§ **Directions**: In the field embedding guide, rewrite the paragraph beginning "The dependencies include" as a short bulleted list that keeps its main facts.

§ **Reading passage**:
☆ ☆ ☆ ☆ ☆ ☆ ☆

# Run a Sample of Field Embedding with Sample Data of Chinese Wikipedia

## 1. Install the required dependencies.
The dependencies include `smart_open`, `jieba`, `gensim`, `Cython` and so on.
Anaconda Environment is recommended.

## 2. Prepare Dataset


First remove the data folder `corpus` to this folder, i.e., `fieldembed_sample_code`.
```
# build the corpus and its field information, # prepare the dataset, including wikipedia sample and ner datasets.
python run_nlptext.py 
```



## 3. Build Model with Cython and Train Embeddings

Install the `fieldembed` with the following command.
```shell
cd fieldembed_sample_code
python setup.py build_ext --inplace
```

# 4. Training the fieldembed.
Training:
```
python train.py -f 1  # train embeddings with 1 field: 'word',  
python train.py -f 2  # train embeddings with 2 field: 'word', 'subcomp',  
python train.py -f 3  # train embeddings with 3 field: 'word', 'subcomp', 'pinyin' 
python train.py -f 4  # train embeddings with 4 field: 'word', 'subcomp', 'pinyin', 'pos'
```

## 3. Lexcial Evaluation


Here we provide `English Wikipedia Field Embeddings` as examples. 
It is stored in the `embeddings` folder. 
```shell
python lexical_eval.py
```

## 4. NER Tasks.

In `script_train/data_config`, change the input linguistic fields.

```python
# English
input_fields =  ['token', 'char', 'phoneme']  # orderly select fields from ['token', 'char', 'phoneme', 'pos_en']

# pretrain_embeddings = 'WikiChinese/char'; SIZE = 200 
pretrain_embeddings = 'WikiEnglish/word'; SIZE = 200 

############## Open Domain Corpus
# Data_Dir = 'data/boson/char/'; min_token_freq = 1 # don't touch this
Data_Dir = 'data/CoNLL-2003/word/'; min_token_freq = 3
```

### Model Structures


Using `Embed-CRF` structure:

```python
SeqRepr_Config_Name = 'EmbedOnly' #, 'BaseStruct'
# 'BaseStruct', 'EmbedOnly',
```

Using `Embed-BiLSTM-CRF` structure:


```python
SeqRepr_Config_Name = 'BaseStruct' #, 'EmbedOnly'
# 'BaseStruct', 'EmbedOnly',
```

### Training Parameters

Modify the training hyperparameters in `script_train/train_config.py`.


### Train the Model

Run NER tasks with:
```
python train_ner.py
```

☆ ☆ ☆ ☆ ☆ ☆ ☆

[Records from a dataset]
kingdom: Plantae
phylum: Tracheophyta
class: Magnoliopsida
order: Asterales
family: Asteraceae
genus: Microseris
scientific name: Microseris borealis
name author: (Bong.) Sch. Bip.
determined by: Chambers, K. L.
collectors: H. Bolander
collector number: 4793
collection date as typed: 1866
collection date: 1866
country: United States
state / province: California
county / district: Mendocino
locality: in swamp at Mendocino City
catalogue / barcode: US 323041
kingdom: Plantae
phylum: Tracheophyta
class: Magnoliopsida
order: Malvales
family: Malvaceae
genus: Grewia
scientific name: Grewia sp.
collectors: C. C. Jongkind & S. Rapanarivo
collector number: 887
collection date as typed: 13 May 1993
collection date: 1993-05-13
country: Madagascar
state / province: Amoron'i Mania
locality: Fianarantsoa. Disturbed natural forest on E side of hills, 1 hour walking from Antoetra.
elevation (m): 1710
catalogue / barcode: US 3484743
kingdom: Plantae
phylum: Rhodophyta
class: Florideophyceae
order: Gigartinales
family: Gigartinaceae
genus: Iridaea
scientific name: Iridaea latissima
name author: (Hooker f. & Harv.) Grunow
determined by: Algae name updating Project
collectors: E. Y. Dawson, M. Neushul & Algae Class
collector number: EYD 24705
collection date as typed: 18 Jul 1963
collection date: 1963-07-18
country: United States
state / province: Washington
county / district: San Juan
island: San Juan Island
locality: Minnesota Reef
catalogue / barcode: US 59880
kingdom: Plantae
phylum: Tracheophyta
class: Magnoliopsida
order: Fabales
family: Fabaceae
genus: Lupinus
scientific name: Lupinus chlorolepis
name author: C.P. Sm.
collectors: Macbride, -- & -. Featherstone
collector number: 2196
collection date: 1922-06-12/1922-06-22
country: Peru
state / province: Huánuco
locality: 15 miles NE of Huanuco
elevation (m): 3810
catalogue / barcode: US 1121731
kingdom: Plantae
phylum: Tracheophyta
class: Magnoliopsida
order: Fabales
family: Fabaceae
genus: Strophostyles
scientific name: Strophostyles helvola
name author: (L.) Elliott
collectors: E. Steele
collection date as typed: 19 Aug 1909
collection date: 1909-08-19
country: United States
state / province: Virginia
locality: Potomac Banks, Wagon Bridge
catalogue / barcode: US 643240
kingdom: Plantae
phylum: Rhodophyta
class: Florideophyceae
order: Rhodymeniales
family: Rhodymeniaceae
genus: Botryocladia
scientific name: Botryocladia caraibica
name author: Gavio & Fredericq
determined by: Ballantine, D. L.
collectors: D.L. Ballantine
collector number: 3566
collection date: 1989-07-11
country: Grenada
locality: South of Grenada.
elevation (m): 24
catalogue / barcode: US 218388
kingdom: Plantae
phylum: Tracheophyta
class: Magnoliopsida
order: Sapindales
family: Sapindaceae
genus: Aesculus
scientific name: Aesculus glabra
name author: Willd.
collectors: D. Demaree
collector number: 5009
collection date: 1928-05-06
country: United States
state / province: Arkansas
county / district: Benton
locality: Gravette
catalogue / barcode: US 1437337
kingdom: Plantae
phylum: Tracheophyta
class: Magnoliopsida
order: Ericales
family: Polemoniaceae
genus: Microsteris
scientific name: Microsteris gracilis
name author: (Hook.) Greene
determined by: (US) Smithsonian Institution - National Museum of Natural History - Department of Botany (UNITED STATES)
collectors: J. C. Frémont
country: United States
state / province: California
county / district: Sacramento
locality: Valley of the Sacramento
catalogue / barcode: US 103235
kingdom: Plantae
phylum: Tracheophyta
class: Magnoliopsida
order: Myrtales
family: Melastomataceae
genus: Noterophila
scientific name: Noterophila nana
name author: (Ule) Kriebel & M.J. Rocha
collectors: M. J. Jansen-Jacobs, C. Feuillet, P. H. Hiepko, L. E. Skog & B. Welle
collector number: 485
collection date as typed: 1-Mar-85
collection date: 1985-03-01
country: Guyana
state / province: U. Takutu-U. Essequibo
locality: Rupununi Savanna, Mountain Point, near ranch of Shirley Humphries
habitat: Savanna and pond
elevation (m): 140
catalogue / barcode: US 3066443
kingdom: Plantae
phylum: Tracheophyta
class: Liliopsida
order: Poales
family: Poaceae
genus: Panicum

☆ ☆ ☆ ☆ ☆ ☆ ☆

§ **Response below**:
- Required dependencies: `smart_open`, `jieba`, `gensim`, `Cython`, and others
- Recommended environment: Anaconda